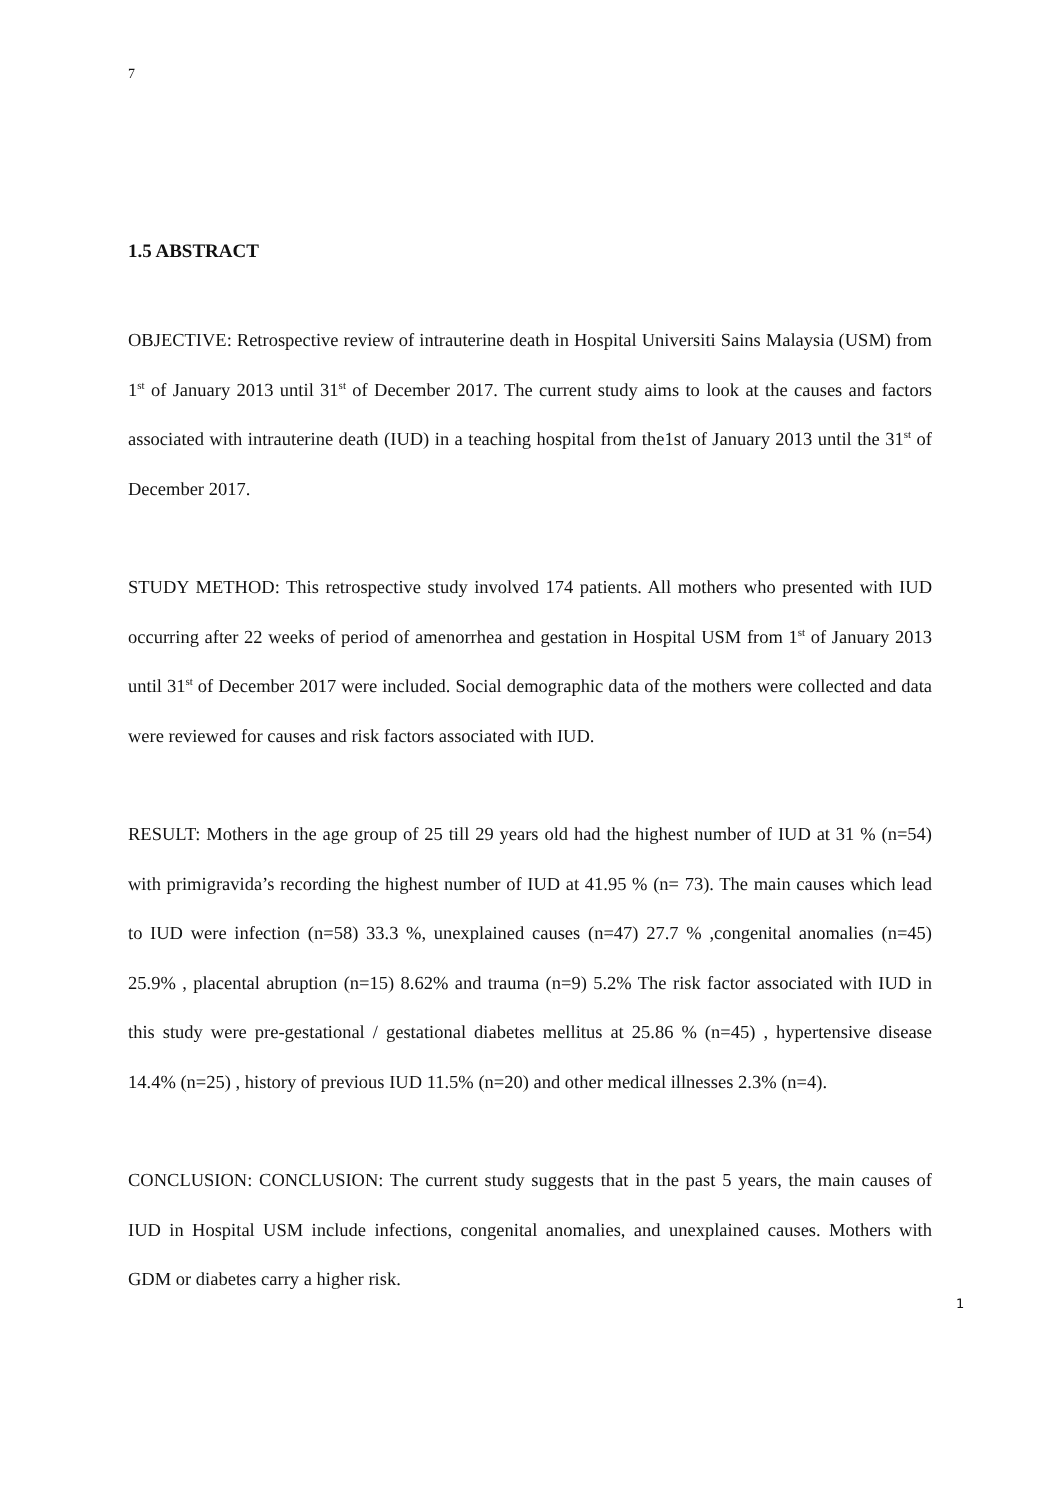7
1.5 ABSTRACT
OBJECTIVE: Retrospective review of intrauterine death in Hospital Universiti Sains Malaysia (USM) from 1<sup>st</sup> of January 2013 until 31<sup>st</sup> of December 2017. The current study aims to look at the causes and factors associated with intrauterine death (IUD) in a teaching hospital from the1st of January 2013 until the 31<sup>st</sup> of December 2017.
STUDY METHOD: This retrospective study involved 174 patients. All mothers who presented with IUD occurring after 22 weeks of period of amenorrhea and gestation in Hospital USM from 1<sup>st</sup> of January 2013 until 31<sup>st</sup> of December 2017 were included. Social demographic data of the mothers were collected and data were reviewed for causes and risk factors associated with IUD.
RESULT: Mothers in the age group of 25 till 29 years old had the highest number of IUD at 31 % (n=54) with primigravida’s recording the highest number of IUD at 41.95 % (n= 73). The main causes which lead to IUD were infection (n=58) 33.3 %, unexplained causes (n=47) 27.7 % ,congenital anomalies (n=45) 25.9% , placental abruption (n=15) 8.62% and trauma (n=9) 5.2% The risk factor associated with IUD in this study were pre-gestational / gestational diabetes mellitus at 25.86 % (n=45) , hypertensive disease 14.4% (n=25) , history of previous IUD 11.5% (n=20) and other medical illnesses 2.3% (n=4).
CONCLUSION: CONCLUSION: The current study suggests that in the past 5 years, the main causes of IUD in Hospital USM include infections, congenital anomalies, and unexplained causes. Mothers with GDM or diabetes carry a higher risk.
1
========================================================================
Work required:
All of the data above is to be repeated exactly, with the pictures left out.

Answer area:
7
1.5 ABSTRACT
OBJECTIVE: Retrospective review of intrauterine death in Hospital Universiti Sains Malaysia (USM) from 1<sup>st</sup> of January 2013 until 31<sup>st</sup> of December 2017. The current study aims to look at the causes and factors associated with intrauterine death (IUD) in a teaching hospital from the1st of January 2013 until the 31<sup>st</sup> of December 2017.
STUDY METHOD: This retrospective study involved 174 patients. All mothers who presented with IUD occurring after 22 weeks of period of amenorrhea and gestation in Hospital USM from 1<sup>st</sup> of January 2013 until 31<sup>st</sup> of December 2017 were included. Social demographic data of the mothers were collected and data were reviewed for causes and risk factors associated with IUD.
RESULT: Mothers in the age group of 25 till 29 years old had the highest number of IUD at 31 % (n=54) with primigravida’s recording the highest number of IUD at 41.95 % (n= 73). The main causes which lead to IUD were infection (n=58) 33.3 %, unexplained causes (n=47) 27.7 % ,congenital anomalies (n=45) 25.9% , placental abruption (n=15) 8.62% and trauma (n=9) 5.2% The risk factor associated with IUD in this study were pre-gestational / gestational diabetes mellitus at 25.86 % (n=45) , hypertensive disease 14.4% (n=25) , history of previous IUD 11.5% (n=20) and other medical illnesses 2.3% (n=4).
CONCLUSION: CONCLUSION: The current study suggests that in the past 5 years, the main causes of IUD in Hospital USM include infections, congenital anomalies, and unexplained causes. Mothers with GDM or diabetes carry a higher risk.
1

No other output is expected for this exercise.